*** Opening of Text shown ***

0

I have working c++ deamon. The problem is that daemon crash one or two times per month. As you see from GDB output below its happens when daemon search for unsigned int sessionID at std::map <unsigned int const, SessionID*> container. I can not reproduce the problem and think that its maybe something wrong with data from users (maybe std::sting cookie_ssid have some unexpected data and after conversion with strtoulsomething going wrong. (know, that this is not the correct way to get unsigned int )

I have only .core file after daemon crash. and see that problem at if (!_M_impl._M_key_compare(_S_key(__x), __k)). Any ideas how to solve this problem? Many thanks.

*** Close of Text shown ***
*** Opening of Dataset excerpts ***

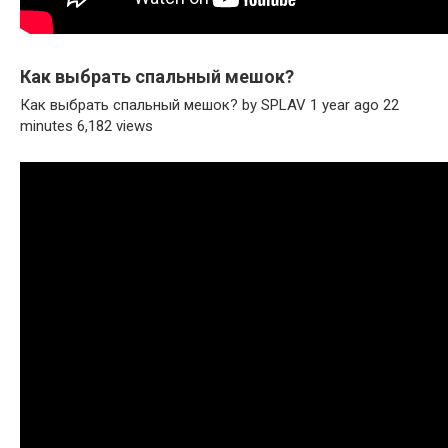
Как выбрать спальный мешок?
Как выбрать спальный мешок? by SPLAV 1 year ago 22
minutes 6,182 views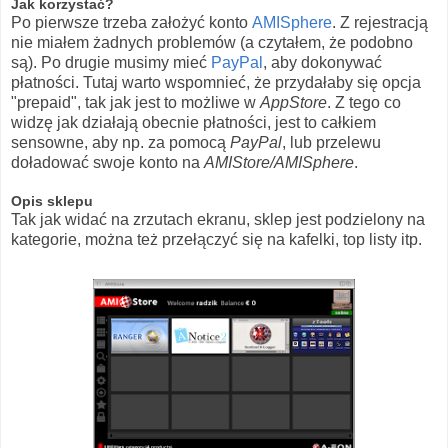
Jak korzystać?
Po pierwsze trzeba założyć konto
AMISphere
. Z rejestracją
nie miałem żadnych problemów (a czytałem, że podobno
są). Po drugie musimy mieć
PayPal
, aby dokonywać
płatności. Tutaj warto wspomnieć, że przydałaby się opcja
"prepaid", tak jak jest to możliwe w
AppStore
. Z tego co
widzę jak działają obecnie płatności, jest to całkiem
sensowne, aby np. za pomocą
PayPal
, lub przelewu
doładować swoje konto na
AMIStore/AMISphere
.
Opis sklepu
Tak jak widać na zrzutach ekranu, sklep jest podzielony na
kategorie, można też przełączyć się na kafelki, top listy itp.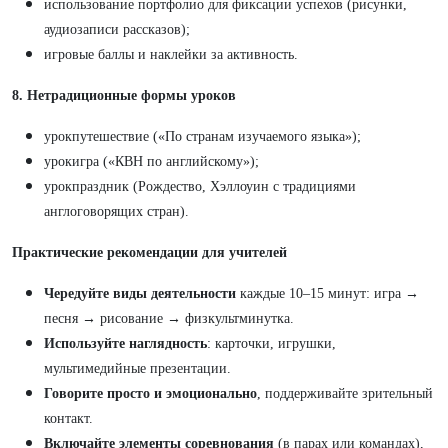
использование портфолио для фиксации успехов (рисунки,
аудиозаписи рассказов);
игровые баллы и наклейки за активность.
8. Нетрадиционные формы уроков
урокпутешествие («По странам изучаемого языка»);
урокигра («КВН по английскому»);
урокпраздник (Рождество, Хэллоуин с традициями
англоговорящих стран).
Практические рекомендации для учителей
Чередуйте виды деятельности
каждые 10–15 минут: игра →
песня → рисование → физкультминутка.
Используйте наглядность
: карточки, игрушки,
мультимедийные презентации.
Говорите просто и эмоционально
, поддерживайте зрительный
контакт.
Включайте элементы соревнования
(в парах или командах),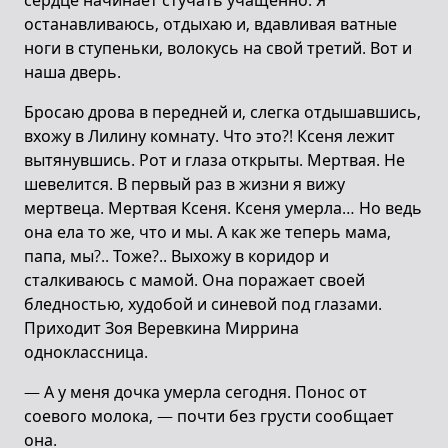
сердце начинает стучать учащенно. Я
останавливаюсь, отдыхаю и, вдавливая ватные
ноги в ступеньки, волокусь на свой третий. Вот и
наша дверь.
Бросаю дрова в передней и, слегка отдышавшись,
вхожу в Лилину комнату. Что это?! Ксеня лежит
вытянувшись. Рот и глаза открыты. Мертвая. Не
шевелится. В первый раз в жизни я вижу
мертвеца. Мертвая Ксеня. Ксеня умерла… Но ведь
она ела то же, что и мы. А как же теперь мама,
папа, мы?.. Тоже?.. Выхожу в коридор и
сталкиваюсь с мамой. Она поражает своей
бледностью, худобой и синевой под глазами.
Приходит Зоя Веревкина Миррина
одноклассница.
— А у меня дочка умерла сегодня. Понос от
соевого молока, — почти без грусти сообщает
она.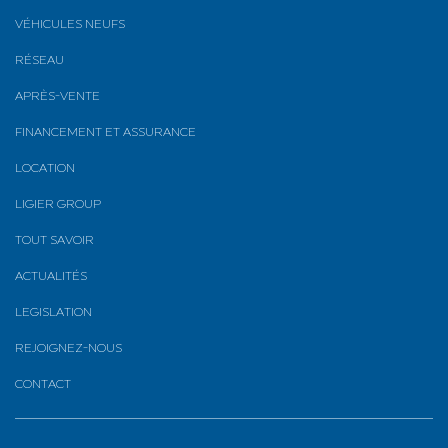
VÉHICULES NEUFS
RÉSEAU
APRÈS-VENTE
FINANCEMENT ET ASSURANCE
LOCATION
LIGIER GROUP
TOUT SAVOIR
ACTUALITÉS
LEGISLATION
REJOIGNEZ-NOUS
CONTACT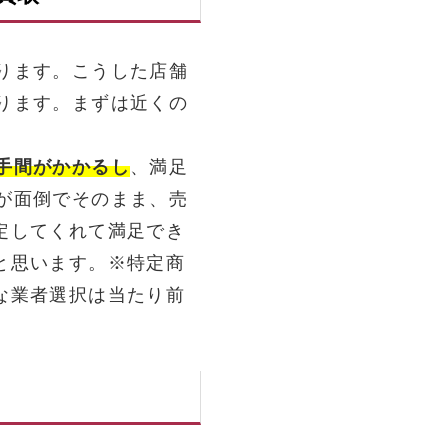
ります。こうした店舗
ります。まずは近くの
手間がかかるし
、満足
が面倒でそのまま、売
定してくれて満足でき
と思います。※特定商
な業者選択は当たり前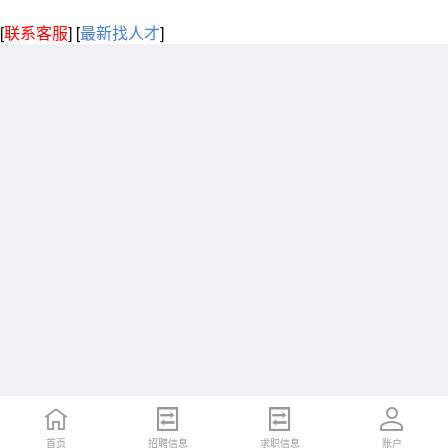
[
联系客服
]
[
最新找人才
]
首页
招聘信息
求职信息
账户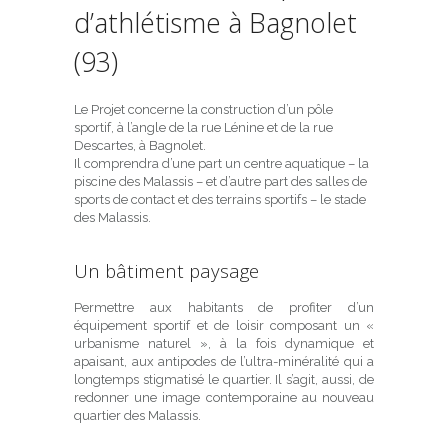
d’athlétisme
à Bagnolet
(93)
Le Projet concerne la construction d’un pôle
sportif, à l’angle de la rue Lénine et de la rue
Descartes, à Bagnolet.
Il comprendra d’une part un centre aquatique – la
piscine des Malassis – et d’autre part des salles de
sports de contact et des terrains sportifs – le stade
des Malassis.
Un bâtiment paysage
Permettre aux habitants de profiter d’un
équipement sportif et de loisir composant un «
urbanisme naturel », à la fois dynamique et
apaisant, aux antipodes de l’ultra-minéralité qui a
longtemps stigmatisé le quartier. Il s’agit, aussi, de
redonner une image contemporaine au nouveau
quartier des Malassis.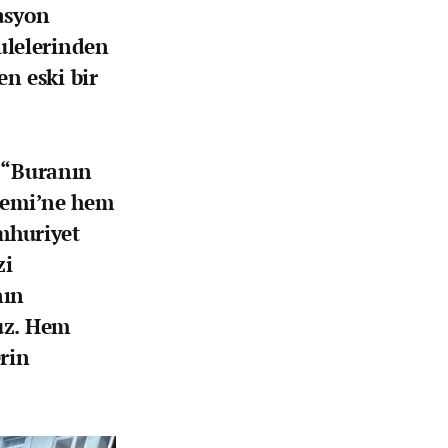
rasyon
ulelerinden
en eski bir
,
“Buranın
nemi’ne hem
mhuriyet
zi
nın
ruz. Hem
erin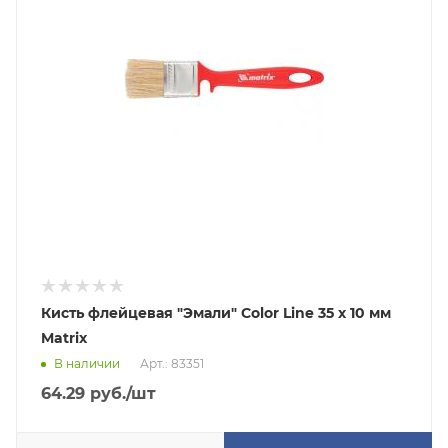
Кисть флейцевая "Эмали" Color Line 35 х 10 мм
Matrix
В наличии
Арт.: 83351
64.29
руб.
/шт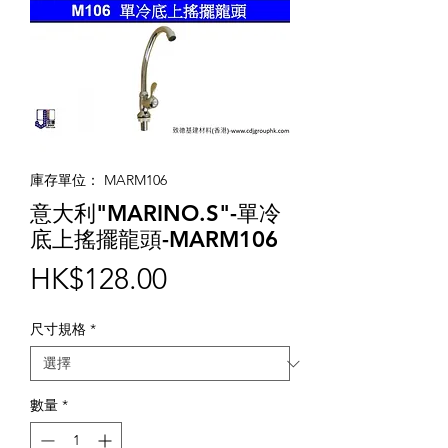
庫存單位： MARM106
意大利"MARINO.S"-單冷
底上搖擺龍頭-MARM106
價
HK$128.00
格
尺寸規格
*
數量
*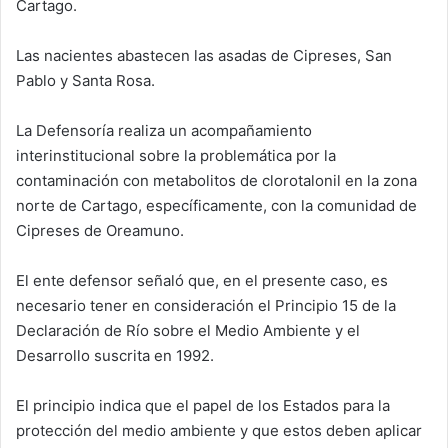
Cartago.
Las nacientes abastecen las asadas de Cipreses, San
Pablo y Santa Rosa.
La Defensoría realiza un acompañamiento
interinstitucional sobre la problemática por la
contaminación con metabolitos de clorotalonil en la zona
norte de Cartago, específicamente, con la comunidad de
Cipreses de Oreamuno.
El ente defensor señaló que, en el presente caso, es
necesario tener en consideración el Principio 15 de la
Declaración de Río sobre el Medio Ambiente y el
Desarrollo suscrita en 1992.
El principio indica que el papel de los Estados para la
protección del medio ambiente y que estos deben aplicar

*** Close of Dataset excerpts ***

[Your tasks]:
1. In the forum post about the crashing daemon, rewrite the paragraph beginning "I have working c++ deamon" as a short list that keeps its main facts.
2. Write the next part of the forum post about the crashing daemon, starting right after its final sentence.

[Results for the exercise]:
1.
- A C++ daemon works but crashes once or twice a month.
- GDB output shows the crash happens while it searches for an unsigned int sessionID in a std::map<unsigned int const, SessionID*>.
- The problem can't be reproduced.
- The suspected cause is bad user data: the std::string cookie_ssid may hold something unexpected that goes wrong after conversion with strtoul.
- The writer knows this isn't the correct way to get an unsigned int.

2.
GDB output:

#0  std::_Rb_tree<unsigned int, std::pair<unsigned int const, SessionID*>, std::_Select1st<std::pair<unsigned int const, SessionID*> >, std::less<unsigned int>, std::allocator<std::pair<unsigned int const, SessionID*> > >::find (this=0x529df15c, __k=@0x7f5fab7c)
    at stl_tree.h:1376
##########
1376            if (!_M_impl._M_key_compare(_S_key(__x), __k))
##########
#0  std::_Rb_tree<unsigned int, std::pair<unsigned int const, SessionID*>, std::_Select1st<std::pair<unsigned int const, SessionID*> >, std::less<unsigned int>, std::allocator<std::pair<unsigned int const, SessionID*> > >::find (
    this=0x529df15c, __k=@0x7f5fab7c) at stl_tree.h:1376
#1  0x0805e6be in TR::find_session (this=0x529df110,
    cookie_ssid=@0x47ef3614, ptr_to_ptr_session=0x7f5fac7c)
    at stl_map.h:542

Function TR::find_session released like this:

bool TR::find_session ( const std::string &cookie_ssid, SessionID **ptr_to_ptr_session )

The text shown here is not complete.